Somatic symptom disorder is a mental health disorder that can affect children. Children who have somatic symptom disorder worry a lot about physical feelings that are pretty normal — like headaches, stomachaches, or being tired. These small issues make them think they have a serious sickness. For example, they might think a stomachache means they have cancer. Kids with somatic symptom disorder worry so much that it causes them a lot of stress and anxiety that get in the way of normal activities like school.
More girls than boys have somatic symptom disorder. Somatic symptom disorder is not the same as illness anxiety disorder. In illness anxiety disorder, the child worries about being seriously ill, but they don’t have any symptoms at all.
Kids who do have an illness can also be diagnosed with somatic symptom disorder if they have unusually extreme worries about the illness.
What are the symptoms of somatic symptom disorder?
Signs that a child might have somatic symptom disorder include:
- Thinking normal bodily feelings mean they are very sick. For example, the child might be sure that a headache means they have a brain tumor.
- Spending a lot of time worrying about a specific pain or a more general feeling like being tired.
- Having a lot of stomachaches or headaches or feeling tired a lot.
- Being afraid of physical activities like sports because they think they will hurt themselves.
- Spending a lot of time reading about illnesses.
Some kids with somatic symptom disorder will refuse to go to the doctor. That might be because they’re afraid of a bad diagnosis or because they think they are already too sick to help. Others might go to the doctor or nurse’s office a lot and even demand that the doctor diagnose the illness they believe they have.
Kids with somatic symptom disorder have so much anxiety about being sick that it gets in the way of normal life, including school and friendships. They aren’t faking their fear.
How is somatic symptom disorder diagnosed?
First, a doctor will examine the child to make sure they are not actually physically ill. Then, to get a diagnosis of somatic symptom disorder, the child must:
- Show severe worry that they have a serious physical sickness
- Think that everyday aches and pains like headaches and stomachaches mean that they have a serious sickness
- Be so anxious and worried about these feelings that it gets in the way of school and social activities
How is somatic symptom disorder treated?
Somatic symptom disorder is usually treated with cognitive behavioral therapy (CBT). In CBT, kids learn that their worries are just thoughts and not real things to be afraid of. They also learn how to recognize scary thoughts as they happen and ways to make them less scary.

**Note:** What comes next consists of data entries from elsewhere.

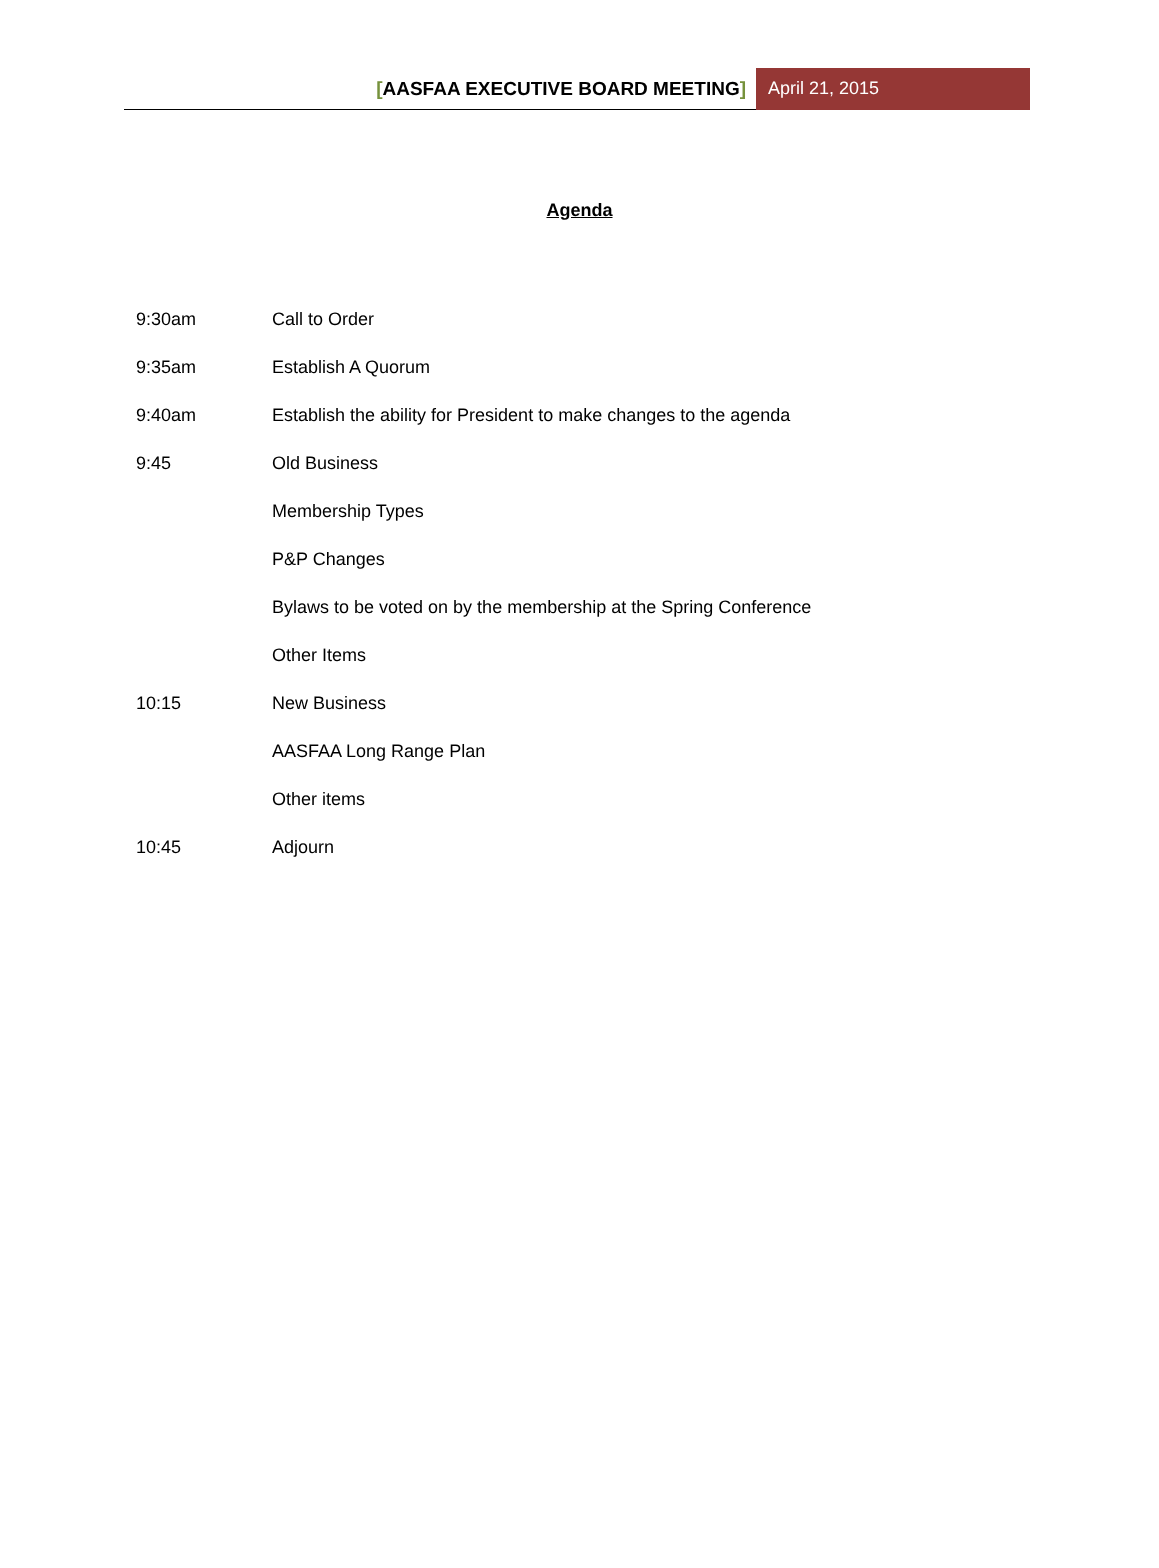[AASFAA EXECUTIVE BOARD MEETING] April 21, 2015
Agenda
9:30am Call to Order
9:35am Establish A Quorum
9:40am Establish the ability for President to make changes to the agenda
9:45 Old Business
Membership Types
P&P Changes
Bylaws to be voted on by the membership at the Spring Conference
Other Items
10:15 New Business
AASFAA Long Range Plan
Other items
10:45 Adjourn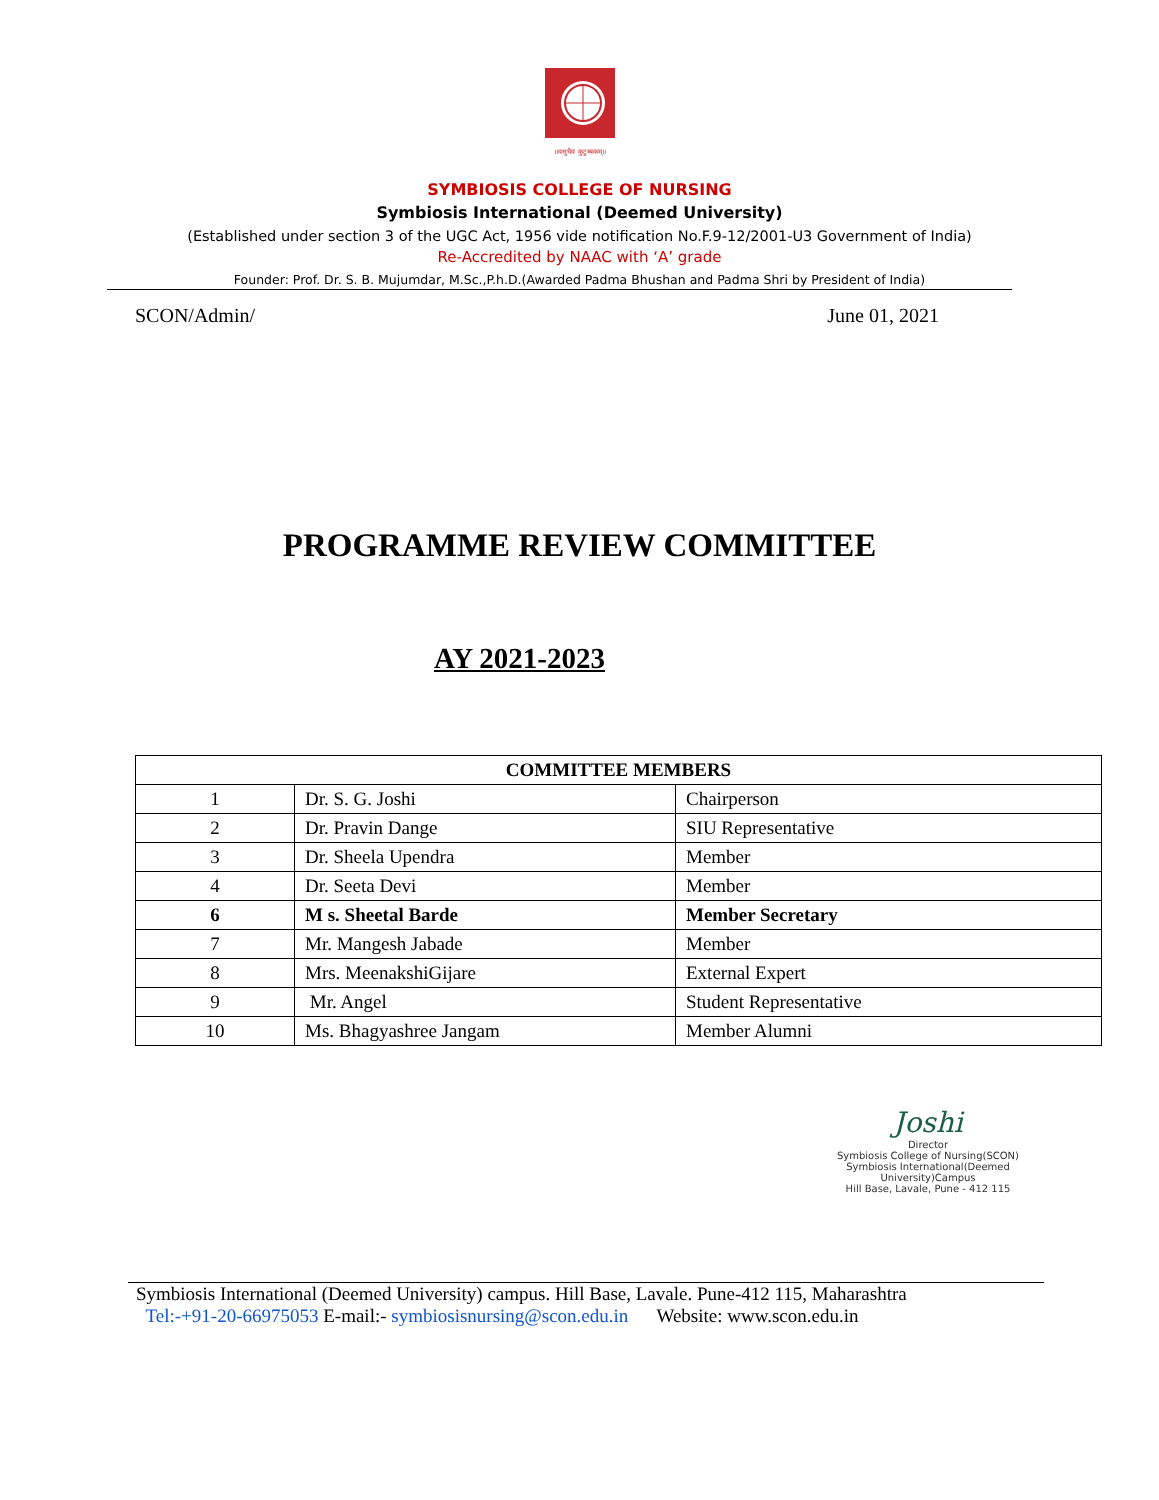॥वसुधैव कुटुम्बकम्॥
SYMBIOSIS COLLEGE OF NURSING
Symbiosis International (Deemed University)
(Established under section 3 of the UGC Act, 1956 vide notification No.F.9-12/2001-U3 Government of India)
Re-Accredited by NAAC with ‘A’ grade
Founder: Prof. Dr. S. B. Mujumdar, M.Sc.,P.h.D.(Awarded Padma Bhushan and Padma Shri by President of India)
SCON/Admin/ June 01, 2021
PROGRAMME REVIEW COMMITTEE
AY 2021-2023
| COMMITTEE MEMBERS | | |
| --- | --- | --- |
| 1 | Dr. S. G. Joshi | Chairperson |
| 2 | Dr. Pravin Dange | SIU Representative |
| 3 | Dr. Sheela Upendra | Member |
| 4 | Dr. Seeta Devi | Member |
| 6 | M s. Sheetal Barde | Member Secretary |
| 7 | Mr. Mangesh Jabade | Member |
| 8 | Mrs. MeenakshiGijare | External Expert |
| 9 | Mr. Angel | Student Representative |
| 10 | Ms. Bhagyashree Jangam | Member Alumni |
Joshi
Director
Symbiosis College of Nursing(SCON)
Symbiosis International(Deemed University)Campus
Hill Base, Lavale, Pune - 412 115
Symbiosis International (Deemed University) campus. Hill Base, Lavale. Pune-412 115, Maharashtra
Tel:-+91-20-66975053 E-mail:- symbiosisnursing@scon.edu.in Website: www.scon.edu.in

Once a child has made progress with CBT, the therapist may have the child and their parents do another treatment that is called exposure and response prevention therapy. In this treatment, the therapist will ask the child to take small steps toward changing their reactions to their physical feelings. For example, the child and therapist may set a goal that the child will not go to the nurse for one whole day. Parents can also learn how to react to the child’s worries in a more helpful way.
Sometimes, medication is used along with therapy if the child is very anxious. The most common medications for somatic symptom disorder are antidepressants, such as SSRIs.